▸ WHAT YOU NEED TO DO
Transcribe all the entries word for word, but omit the images.

▸ Change listing data

━━━━━━━━━━━━━━━━━━━━

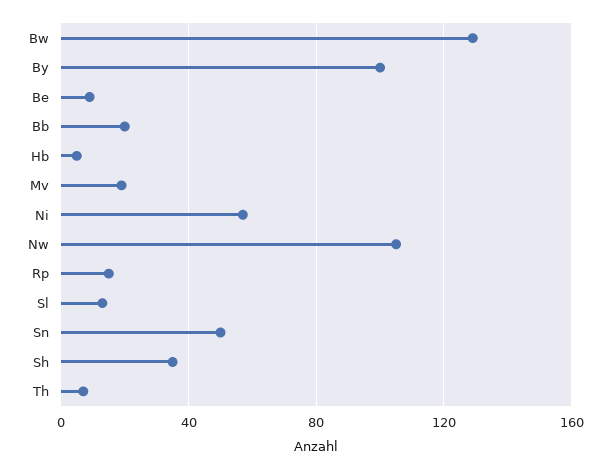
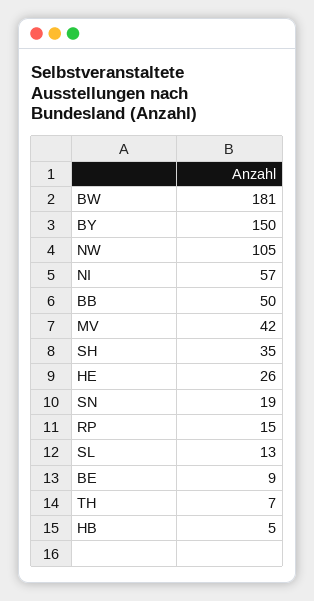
  {
-   "Bw": 130,
+   "Bw": 181,
-   "By": 100,
+   "By": 150,
    "Be": 9,
-   "Bb": 20,
+   "Bb": 50,
    "Hb": 5,
-   "Mv": 20,
+   "Mv": 42,
    "Ni": 57,
    "Nw": 105,
    "Rp": 15,
    "Sl": 13,
-   "Sn": 50,
+   "Sn": 19,
    "Sh": 35,
-   "Th": 7
+   "Th": 7,
+   "HE": 26
  }

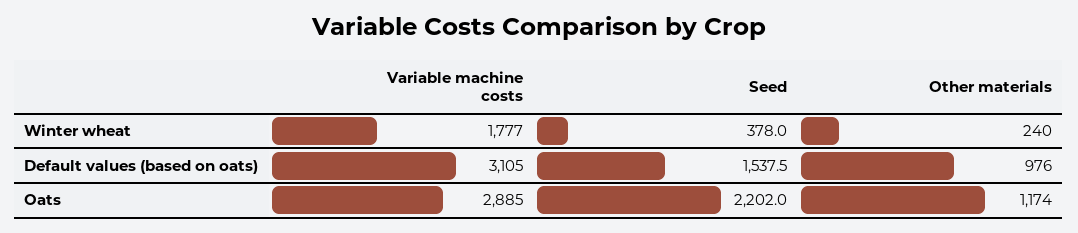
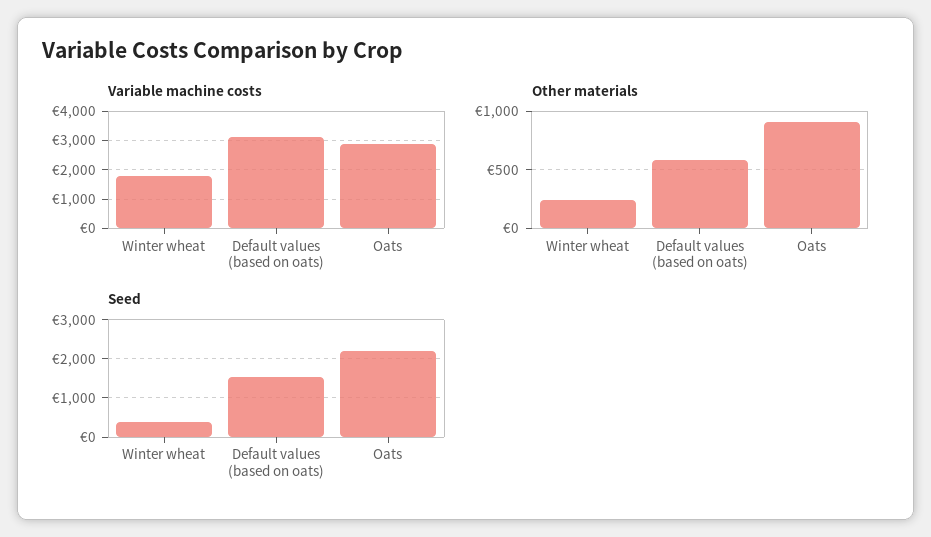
  {
    "Variable machine costs": {
      "Winter wheat": 1777,
      "Default values (based on oats)": 3105,
      "Oats": 2885
    },
    "Seed": {
      "Winter wheat": 378,
      "Default values (based on oats)": 1537.5,
      "Oats": 2202
    },
    "Other materials": {
      "Winter wheat": 240,
-     "Default values (based on oats)": 976,
+     "Default values (based on oats)": 600,
-     "Oats": 1174
+     "Oats": 900
    }
  }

━━━━━━━━━━━━━━━━━━━━

▸ ANSWER FOR THIS EXERCISE
  {
-   "Bw": 130,
+   "Bw": 181,
-   "By": 100,
+   "By": 150,
    "Be": 9,
-   "Bb": 20,
+   "Bb": 50,
    "Hb": 5,
-   "Mv": 20,
+   "Mv": 42,
    "Ni": 57,
    "Nw": 105,
    "Rp": 15,
    "Sl": 13,
-   "Sn": 50,
+   "Sn": 19,
    "Sh": 35,
-   "Th": 7
+   "Th": 7,
+   "HE": 26
  }

  {
    "Variable machine costs": {
      "Winter wheat": 1777,
      "Default values (based on oats)": 3105,
      "Oats": 2885
    },
    "Seed": {
      "Winter wheat": 378,
      "Default values (based on oats)": 1537.5,
      "Oats": 2202
    },
    "Other materials": {
      "Winter wheat": 240,
-     "Default values (based on oats)": 976,
+     "Default values (based on oats)": 600,
-     "Oats": 1174
+     "Oats": 900
    }
  }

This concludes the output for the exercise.